What you should do: Every record is to be printed exactly as it appears.

Input for this task:
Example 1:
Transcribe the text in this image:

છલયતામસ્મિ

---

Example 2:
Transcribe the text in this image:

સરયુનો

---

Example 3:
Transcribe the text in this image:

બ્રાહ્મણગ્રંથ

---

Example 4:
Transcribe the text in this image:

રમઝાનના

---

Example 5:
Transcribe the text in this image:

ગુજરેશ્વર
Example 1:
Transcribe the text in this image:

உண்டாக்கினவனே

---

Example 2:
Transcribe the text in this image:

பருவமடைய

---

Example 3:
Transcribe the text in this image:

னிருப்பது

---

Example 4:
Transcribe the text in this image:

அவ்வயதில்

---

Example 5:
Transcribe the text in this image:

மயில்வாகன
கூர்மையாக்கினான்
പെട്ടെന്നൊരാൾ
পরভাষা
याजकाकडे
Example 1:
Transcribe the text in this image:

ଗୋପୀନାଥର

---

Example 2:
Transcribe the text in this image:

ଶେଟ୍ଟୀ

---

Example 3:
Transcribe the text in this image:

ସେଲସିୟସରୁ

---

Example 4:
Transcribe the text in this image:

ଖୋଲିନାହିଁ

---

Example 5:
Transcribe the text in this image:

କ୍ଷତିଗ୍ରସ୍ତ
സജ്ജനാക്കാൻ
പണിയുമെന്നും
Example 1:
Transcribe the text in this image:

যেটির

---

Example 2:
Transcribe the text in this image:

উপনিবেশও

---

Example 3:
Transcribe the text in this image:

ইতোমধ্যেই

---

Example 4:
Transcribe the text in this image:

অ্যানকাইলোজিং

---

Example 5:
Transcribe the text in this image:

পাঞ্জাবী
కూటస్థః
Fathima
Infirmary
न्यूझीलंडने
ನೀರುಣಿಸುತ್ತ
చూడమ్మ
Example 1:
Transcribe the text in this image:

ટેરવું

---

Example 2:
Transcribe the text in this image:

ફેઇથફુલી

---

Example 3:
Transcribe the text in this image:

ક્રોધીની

Written solution:
Example 1:
Transcribe the text in this image:

છલયતામસ્મિ

---

Example 2:
Transcribe the text in this image:

સરયુનો

---

Example 3:
Transcribe the text in this image:

બ્રાહ્મણગ્રંથ

---

Example 4:
Transcribe the text in this image:

રમઝાનના

---

Example 5:
Transcribe the text in this image:

ગુજરેશ્વર
Example 1:
Transcribe the text in this image:

உண்டாக்கினவனே

---

Example 2:
Transcribe the text in this image:

பருவமடைய

---

Example 3:
Transcribe the text in this image:

னிருப்பது

---

Example 4:
Transcribe the text in this image:

அவ்வயதில்

---

Example 5:
Transcribe the text in this image:

மயில்வாகன
கூர்மையாக்கினான்
പെട്ടെന്നൊരാൾ
পরভাষা
याजकाकडे
Example 1:
Transcribe the text in this image:

ଗୋପୀନାଥର

---

Example 2:
Transcribe the text in this image:

ଶେଟ୍ଟୀ

---

Example 3:
Transcribe the text in this image:

ସେଲସିୟସରୁ

---

Example 4:
Transcribe the text in this image:

ଖୋଲିନାହିଁ

---

Example 5:
Transcribe the text in this image:

କ୍ଷତିଗ୍ରସ୍ତ
സജ്ജനാക്കാൻ
പണിയുമെന്നും
Example 1:
Transcribe the text in this image:

যেটির

---

Example 2:
Transcribe the text in this image:

উপনিবেশও

---

Example 3:
Transcribe the text in this image:

ইতোমধ্যেই

---

Example 4:
Transcribe the text in this image:

অ্যানকাইলোজিং

---

Example 5:
Transcribe the text in this image:

পাঞ্জাবী
కూటస్థః
Fathima
Infirmary
न्यूझीलंडने
ನೀರುಣಿಸುತ್ತ
చూడమ్మ
Example 1:
Transcribe the text in this image:

ટેરવું

---

Example 2:
Transcribe the text in this image:

ફેઇથફુલી

---

Example 3:
Transcribe the text in this image:

ક્રોધીની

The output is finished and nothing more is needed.